Page images and extracted text:
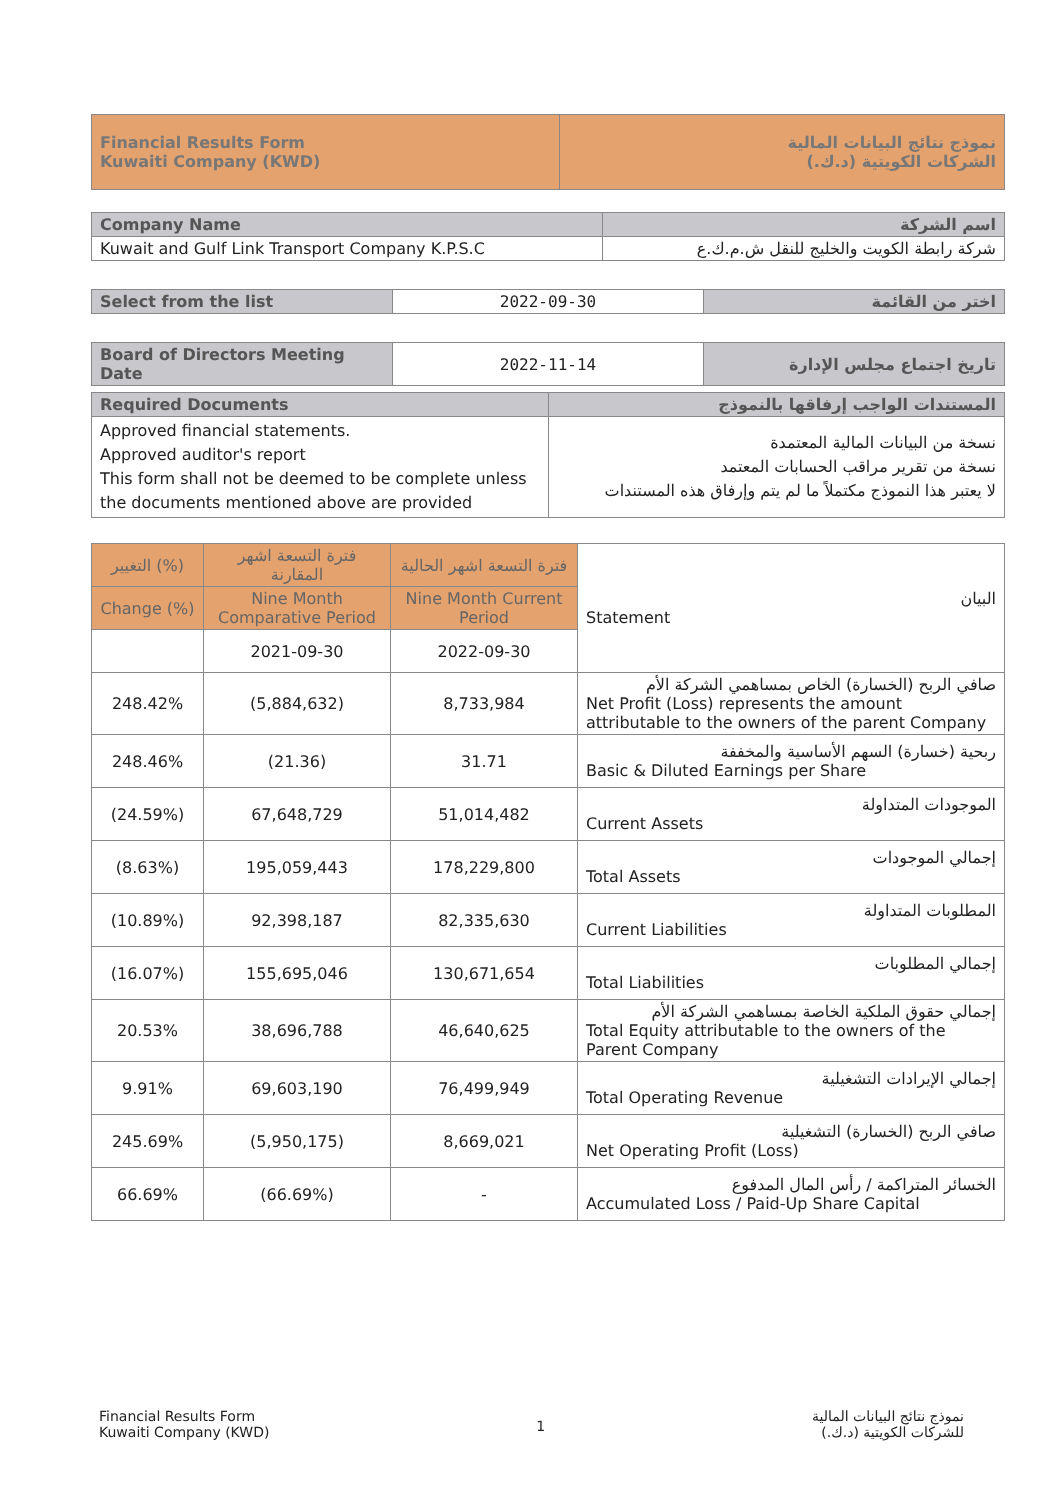| Financial Results Form Kuwaiti Company (KWD) | نموذج نتائج البيانات المالية الشركات الكويتية (د.ك.) |
| Company Name | اسم الشركة |
| Kuwait and Gulf Link Transport Company K.P.S.C | شركة رابطة الكويت والخليج للنقل ش.م.ك.ع |
| Select from the list | 2022-09-30 | اختر من القائمة |
| Board of Directors Meeting Date | 2022-11-14 | تاريخ اجتماع مجلس الإدارة |
| Required Documents | المستندات الواجب إرفاقها بالنموذج |
| Approved financial statements. Approved auditor's report This form shall not be deemed to be complete unless the documents mentioned above are provided | نسخة من البيانات المالية المعتمدة نسخة من تقرير مراقب الحسابات المعتمد لا يعتبر هذا النموذج مكتملاً ما لم يتم وإرفاق هذه المستندات |
| التغيير (%) | فترة التسعة اشهر المقارنة | فترة التسعة اشهر الحالية | البيان Statement |
| Change (%) | Nine Month Comparative Period | Nine Month Current Period | |
| | 2021-09-30 | 2022-09-30 | |
| 248.42% | (5,884,632) | 8,733,984 | صافي الربح (الخسارة) الخاص بمساهمي الشركة الأم Net Profit (Loss) represents the amount attributable to the owners of the parent Company |
| 248.46% | (21.36) | 31.71 | ربحية (خسارة) السهم الأساسية والمخففة Basic & Diluted Earnings per Share |
| (24.59%) | 67,648,729 | 51,014,482 | الموجودات المتداولة Current Assets |
| (8.63%) | 195,059,443 | 178,229,800 | إجمالي الموجودات Total Assets |
| (10.89%) | 92,398,187 | 82,335,630 | المطلوبات المتداولة Current Liabilities |
| (16.07%) | 155,695,046 | 130,671,654 | إجمالي المطلوبات Total Liabilities |
| 20.53% | 38,696,788 | 46,640,625 | إجمالي حقوق الملكية الخاصة بمساهمي الشركة الأم Total Equity attributable to the owners of the Parent Company |
| 9.91% | 69,603,190 | 76,499,949 | إجمالي الإيرادات التشغيلية Total Operating Revenue |
| 245.69% | (5,950,175) | 8,669,021 | صافي الربح (الخسارة) التشغيلية Net Operating Profit (Loss) |
| 66.69% | (66.69%) | - | الخسائر المتراكمة / رأس المال المدفوع Accumulated Loss / Paid-Up Share Capital |
Financial Results Form
Kuwaiti Company (KWD)
1
نموذج نتائج البيانات المالية
للشركات الكويتية (د.ك.)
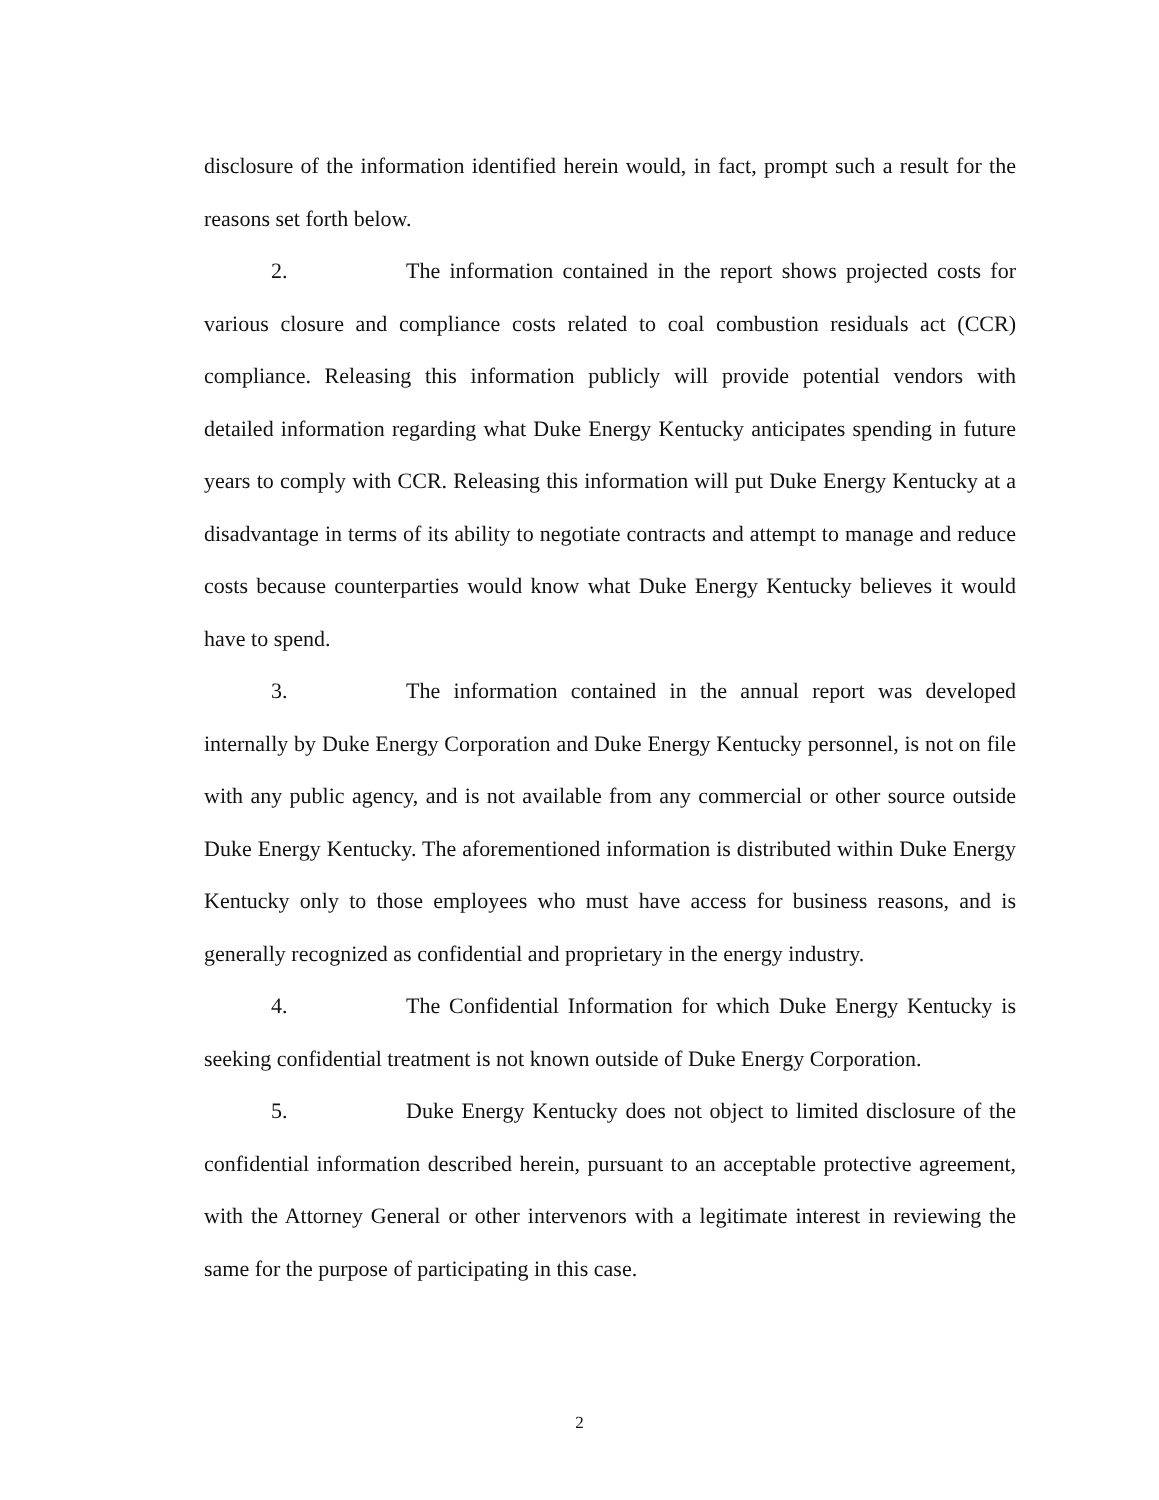disclosure of the information identified herein would, in fact, prompt such a result for the reasons set forth below.
2. The information contained in the report shows projected costs for various closure and compliance costs related to coal combustion residuals act (CCR) compliance. Releasing this information publicly will provide potential vendors with detailed information regarding what Duke Energy Kentucky anticipates spending in future years to comply with CCR. Releasing this information will put Duke Energy Kentucky at a disadvantage in terms of its ability to negotiate contracts and attempt to manage and reduce costs because counterparties would know what Duke Energy Kentucky believes it would have to spend.
3. The information contained in the annual report was developed internally by Duke Energy Corporation and Duke Energy Kentucky personnel, is not on file with any public agency, and is not available from any commercial or other source outside Duke Energy Kentucky. The aforementioned information is distributed within Duke Energy Kentucky only to those employees who must have access for business reasons, and is generally recognized as confidential and proprietary in the energy industry.
4. The Confidential Information for which Duke Energy Kentucky is seeking confidential treatment is not known outside of Duke Energy Corporation.
5. Duke Energy Kentucky does not object to limited disclosure of the confidential information described herein, pursuant to an acceptable protective agreement, with the Attorney General or other intervenors with a legitimate interest in reviewing the same for the purpose of participating in this case.
2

Work to complete:
Of all the entries above, how many lines contain the string "الخسارة"? Answer with the number only.

Solution:
2